The 1979 Soviet invasion derailed U.S. participation in the project. Within a few years, the dam was producing only enough power to light its own offices. The Soviets fled in 1989, paving the way for the rise of the Taliban. The Islamist government rebuilt electrical lines, but used low-grade wiring that burned out frequently. The two turbines decayed, halving the power they produced. The third turbine didn't materialize.

A few years after the 2001 U.S.-led invasion ousted the Taliban regime, British troops moved into the former workers camp at Kajaki and renamed it Forward Operating Base Zeebrugge.

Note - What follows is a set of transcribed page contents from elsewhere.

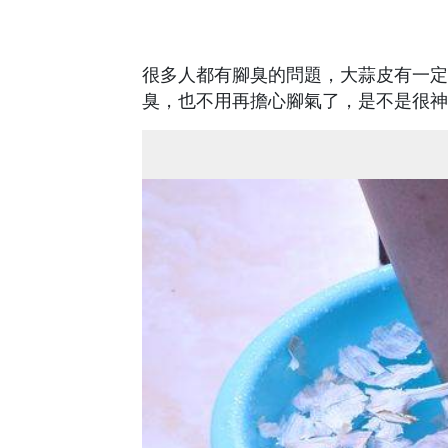
很多人都有腳臭的問題，大蒜皮有一定
臭，也不用再擔心腳氣了，是不是很神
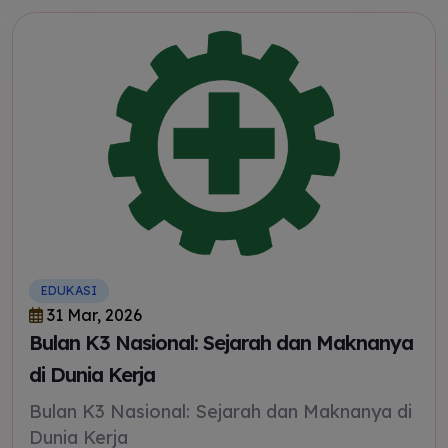
EDUKASI
31 Mar, 2026
Bulan K3 Nasional: Sejarah dan Maknanya
di Dunia Kerja
Bulan K3 Nasional: Sejarah dan Maknanya di
Dunia Kerja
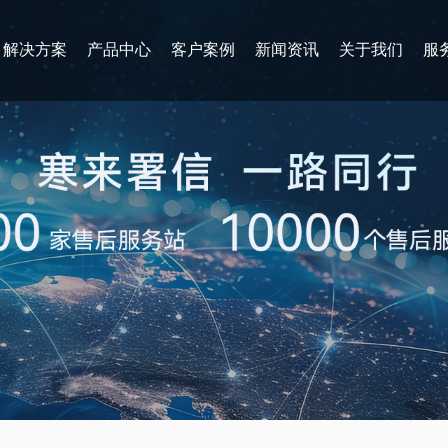
解决方案
产品中心
客户案例
新闻资讯
关于我们
服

It was an isolated position; the road to Kajaki was made almost impassable by insurgents' booby traps.

In 2008, some 5,000 allied troops, most of them British, fought their way to FOB Zeebrugge with pieces of the long-awaited third turbine and an 18.5-megawatt generator. Then-Prime Minister Gordon Brown called it "yet another example of the skill and courage of our forces."

But a Chinese contractor hired to install the turbine quit after waiting months for supplies, according to Sayed Rasoul, the power station's chief engineer. The parts now sit rusting on a dirt lot near the dam. "In the past four years nobody has gotten anything done," says Sharafuddin, Kajaki District governor, who uses only one name.

Seven months ago, U.S. Marines secured the last stretch of road connecting Kajaki to major southern cities. Two crosses at FOB Zeebrugge bear the names of a score of British and American troops lost defending the dam.

In recent decades, Mr. Rasoul has had to jury-rig equipment to keep electricity flowing under Communists, mujahedeen, Islamists, Britons and now Americans and their Afghan allies. "With each regime change, our salaries went up a little," he said.

With the U.S. combat role due to finish by the end of 2014, American officials are pushing ahead to refurbish the dam and the electricity grid all the way to Kandahar, the major southern city. USAID is paying Black & Veatch Corp., of Overland Park, Kan., $266 million to install the third turbine, upgrade substations and do other work. The U.S. Army Corps of Engineers will spend $205 million to rehabilitate the dam and improve power lines and substations.

Roseann Casey, a USAID division chief, says the agency is counting on U.S. and Afghan forces, and private security firms, to protect workers. "Having said that, security is and will always be a concern and could threaten progress on the project," she said.

Work was supposed to start last month, but didn't, partly because Pakistan has closed supply routes out of anger over U.S. airstrikes on its territory. Construction seems more likely to begin in September or October.

Still, U.S. officials promise the project will be done by the end of 2014. "They weren't going to give up on it during the Cold War because it would have been a blow to the prestige of the United States government, and they're not going to give up on it now for the same reason," said Prof. Cullather.